Techverse.Asia

Jepang Terus Dorong Penggunaan Sistem Pembayaran Digital Bersama 'Pemain Besar'

suasana di Jepang (Sumber : Pixabay)

Ketertarikan Jepang terhadap uang tunai, telah membuat negara itu menjadi lamban dalam mengadopsi pembayaran digital; terutama dibandingkan dengan negara tetangga seperti Korea dan China.

Jepang hanya mencapai tonggak 30% untuk pembayaran tanpa uang tunai, pada 2021, sebagian karena pandemi. Sebaliknya, Korea hampir 94% tanpa uang tunai pada 2020, sementara China tidak jauh di belakang dengan 83%. Data tersebut kami temukan dalam laman weforum.org, Sabtu (25/2/2023).

Meskipun demikian, mengingat ukuran pasar Jepang yang besar sebesar 126 juta dan adopsi pembayaran digital yang tidak tergesa-gesa, masih ada banyak keuntungan yang ingin diambil oleh lusinan penyedia pembayaran.

Banyaknya pilihan pembayaran elektronik di Jepang -beberapa di antaranya baru muncul dalam beberapa tahun terakhir, sangat mengejutkan dan telah menyebabkan pasar yang terfragmentasi-, di mana sulit bagi perusahaan pesaing manapun untuk mendapatkan pangsa pasar yang besar.

Di bawah skenario ini, perusahaan teknologi besar berkantong tebal dan jangkauan luas, mampu mensubsidi pelanggan secara besar-besaran.
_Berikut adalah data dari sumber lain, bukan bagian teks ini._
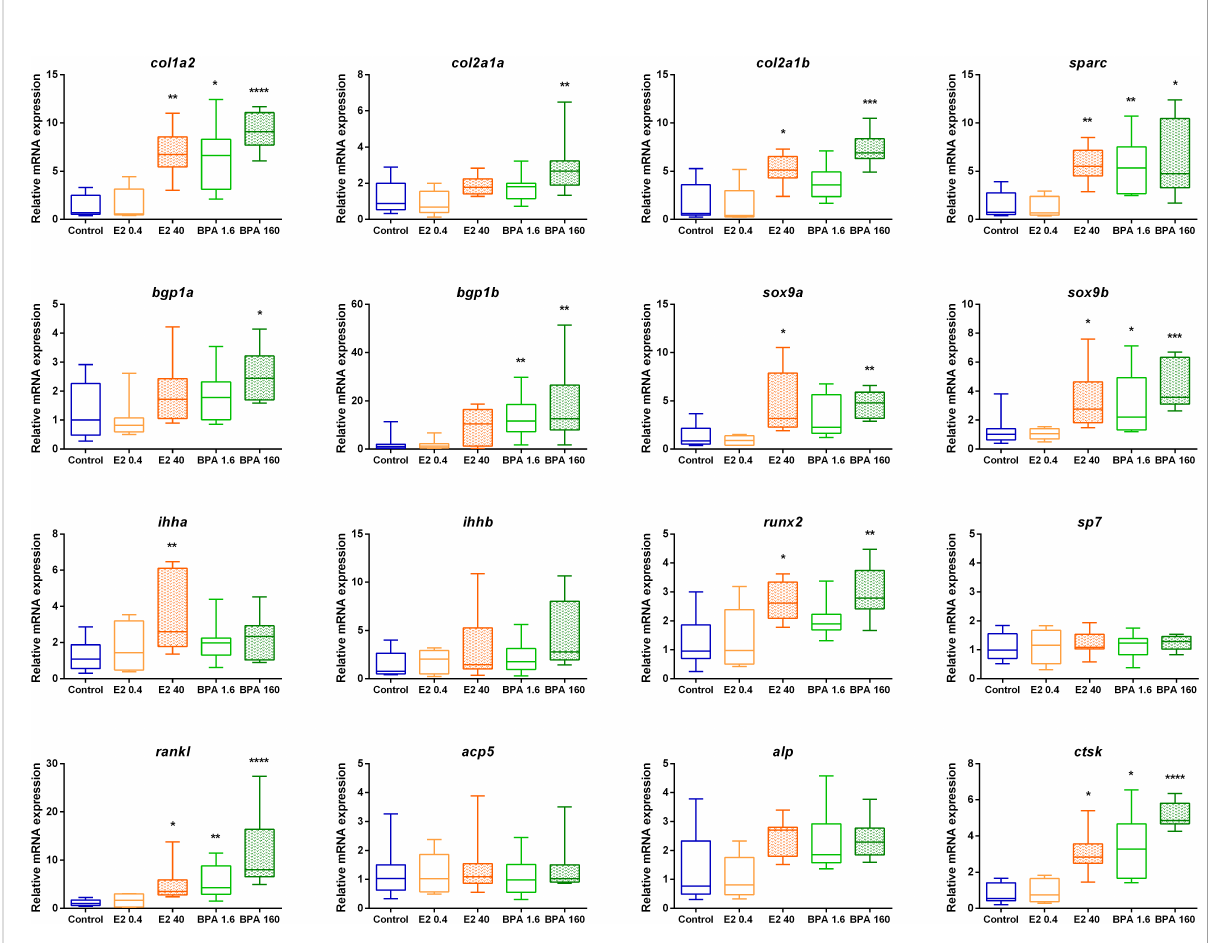
FIGURE 4 Relative mRNA expression of mineralization-related genes in 16-dph individuals exposed for 4 days at nominal concentrations of E2 0.4 and 40 ng.L -1 , BPA 1.6 and 160 m g.L -1 , and ethanol 0.0008% (v/v) as a solvent control. Relative mRNA levels are expressed as DD Cp with solvent control as a reference (n=8-10 individuals). In boxplots, hinges indicate fi rst and third quartiles; whiskers indicate the min and max values, and horizontal lines indicate the median. Difference between treatments was tested using the non-parametric multiple comparison test Kruskal-Wallis, followed by Dunn ’ s post-hoc test. Black stars indicate signi fi cant differences compared to the solvent control (multiplicity adjusted p-value: *p < 0.05; **p < 0.01, ***p < 0.001, ****p <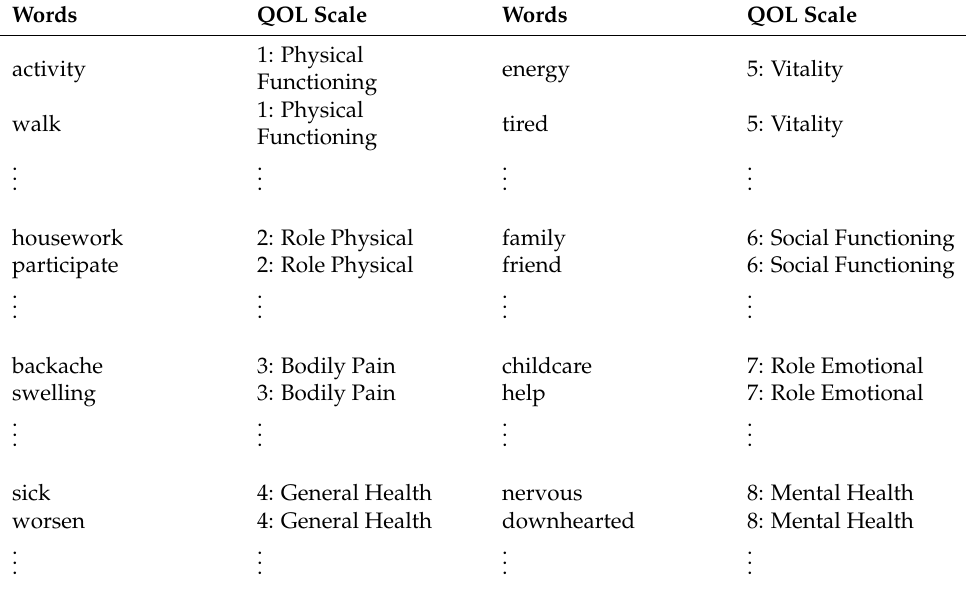
Table 1. Excerpt from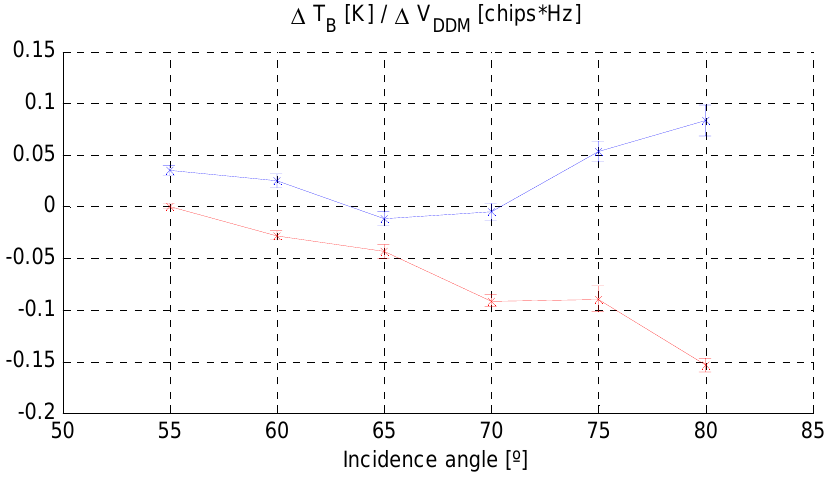
Figure 16. Estimated brightness temperature sensitivity to changes in the normalized DDM volume at vertical (red) and horizontal (blue) polarizations respecively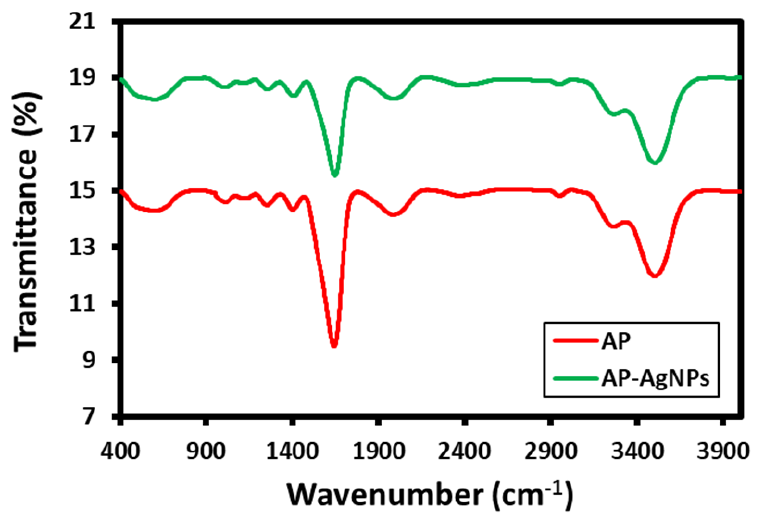
Figure 3. FT-IR analysis of aerial part extract of A. pseudocotula Boiss. plant (AP) and as-synthesized silver nanoparticles (AP-AgNPs).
Mereka, pada akhirnya nanti berharap dapat mendominasi pasar pembayaran Jepang, seperti yang mereka lakukan di China dan Korea.

Perusahaan-perusahaan itu termasuk perusahaan pembayaran asli Jepang PayPay, Line Pay dan Rakuten Pay serta GoogleGOOG -1,9% Pay dan Stripe AS.

Raksasa telekomunikasi Jepang, SoftBank, telah menjadi salah satu pemain e-wallet terbesar di Jepang. Itu berkat kemampuannya membujuk pedagang untuk menerima PayPay.

"Pada pertengahan 2021, PayPay tersedia di sekitar 3 juta pedagang di Jepang, teratas di antara e-wallet Jepang. PayPay juga menguasai 45% pasar pembayaran kode QR," tulis Forbes.

Untuk memenangkan hati para pedagang, SoftBank menggunakan taktik subsidi besar-besaran yang sangat melelahkan namun nyata. Dalam satu kasus, memberikan ¥10 miliar dalam 10 hari.

SoftBank telah dan akan terus kehilangan uang dengan pendekatan ini, tetapi dengan uang tunai puluhan miliar dolar di tangan, ia mampu memainkan permainan panjang.